(Edit tracking data)
^^^^^^^^

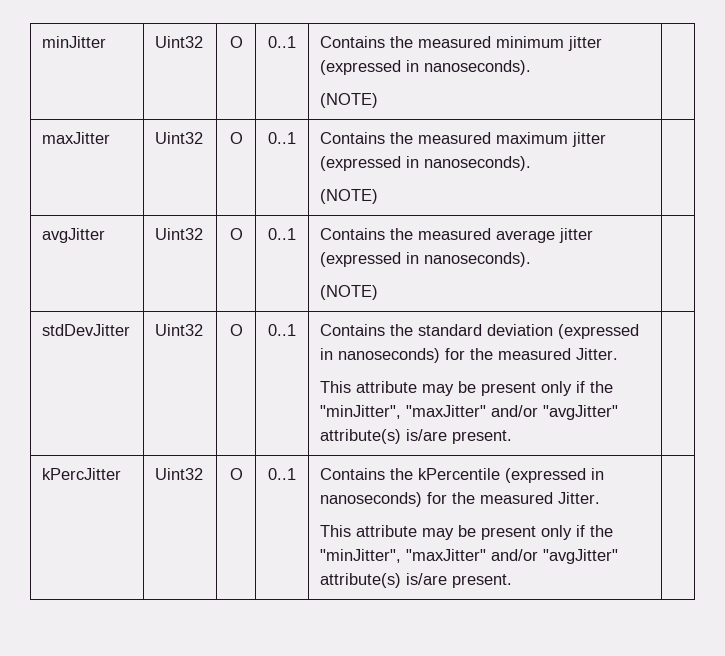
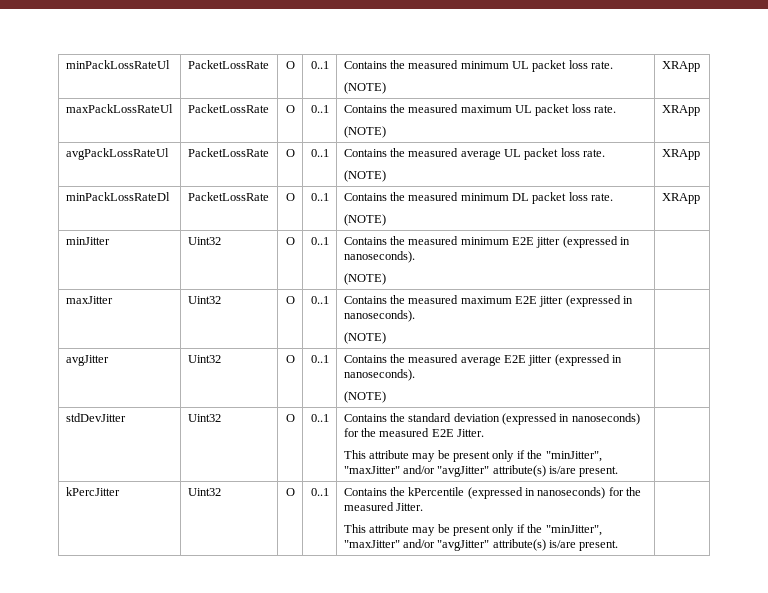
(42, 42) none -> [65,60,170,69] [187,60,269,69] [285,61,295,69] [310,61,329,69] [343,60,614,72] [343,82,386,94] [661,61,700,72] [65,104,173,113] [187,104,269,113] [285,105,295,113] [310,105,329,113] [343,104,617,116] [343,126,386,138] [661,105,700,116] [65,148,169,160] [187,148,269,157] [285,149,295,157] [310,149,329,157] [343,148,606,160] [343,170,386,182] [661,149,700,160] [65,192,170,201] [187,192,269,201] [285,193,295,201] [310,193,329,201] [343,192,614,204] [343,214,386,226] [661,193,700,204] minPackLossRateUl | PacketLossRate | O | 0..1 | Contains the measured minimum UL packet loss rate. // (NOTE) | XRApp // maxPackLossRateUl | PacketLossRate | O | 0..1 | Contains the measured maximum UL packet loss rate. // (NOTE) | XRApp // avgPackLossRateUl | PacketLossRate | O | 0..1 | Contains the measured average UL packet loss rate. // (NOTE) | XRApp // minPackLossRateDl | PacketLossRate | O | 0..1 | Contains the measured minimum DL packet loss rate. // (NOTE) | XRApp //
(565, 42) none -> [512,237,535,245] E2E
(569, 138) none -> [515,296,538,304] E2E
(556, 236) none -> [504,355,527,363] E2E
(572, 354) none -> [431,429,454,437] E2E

^^^^^^^^

▶ _PROBLEM TO SOLVE_: What you return must be every entry, word for word, without any pictures.

▶ _ANSWER TO THE EXERCISE_:
(42, 42) none -> [65,60,170,69] [187,60,269,69] [285,61,295,69] [310,61,329,69] [343,60,614,72] [343,82,386,94] [661,61,700,72] [65,104,173,113] [187,104,269,113] [285,105,295,113] [310,105,329,113] [343,104,617,116] [343,126,386,138] [661,105,700,116] [65,148,169,160] [187,148,269,157] [285,149,295,157] [310,149,329,157] [343,148,606,160] [343,170,386,182] [661,149,700,160] [65,192,170,201] [187,192,269,201] [285,193,295,201] [310,193,329,201] [343,192,614,204] [343,214,386,226] [661,193,700,204] minPackLossRateUl | PacketLossRate | O | 0..1 | Contains the measured minimum UL packet loss rate. // (NOTE) | XRApp // maxPackLossRateUl | PacketLossRate | O | 0..1 | Contains the measured maximum UL packet loss rate. // (NOTE) | XRApp // avgPackLossRateUl | PacketLossRate | O | 0..1 | Contains the measured average UL packet loss rate. // (NOTE) | XRApp // minPackLossRateDl | PacketLossRate | O | 0..1 | Contains the measured minimum DL packet loss rate. // (NOTE) | XRApp //
(565, 42) none -> [512,237,535,245] E2E
(569, 138) none -> [515,296,538,304] E2E
(556, 236) none -> [504,355,527,363] E2E
(572, 354) none -> [431,429,454,437] E2E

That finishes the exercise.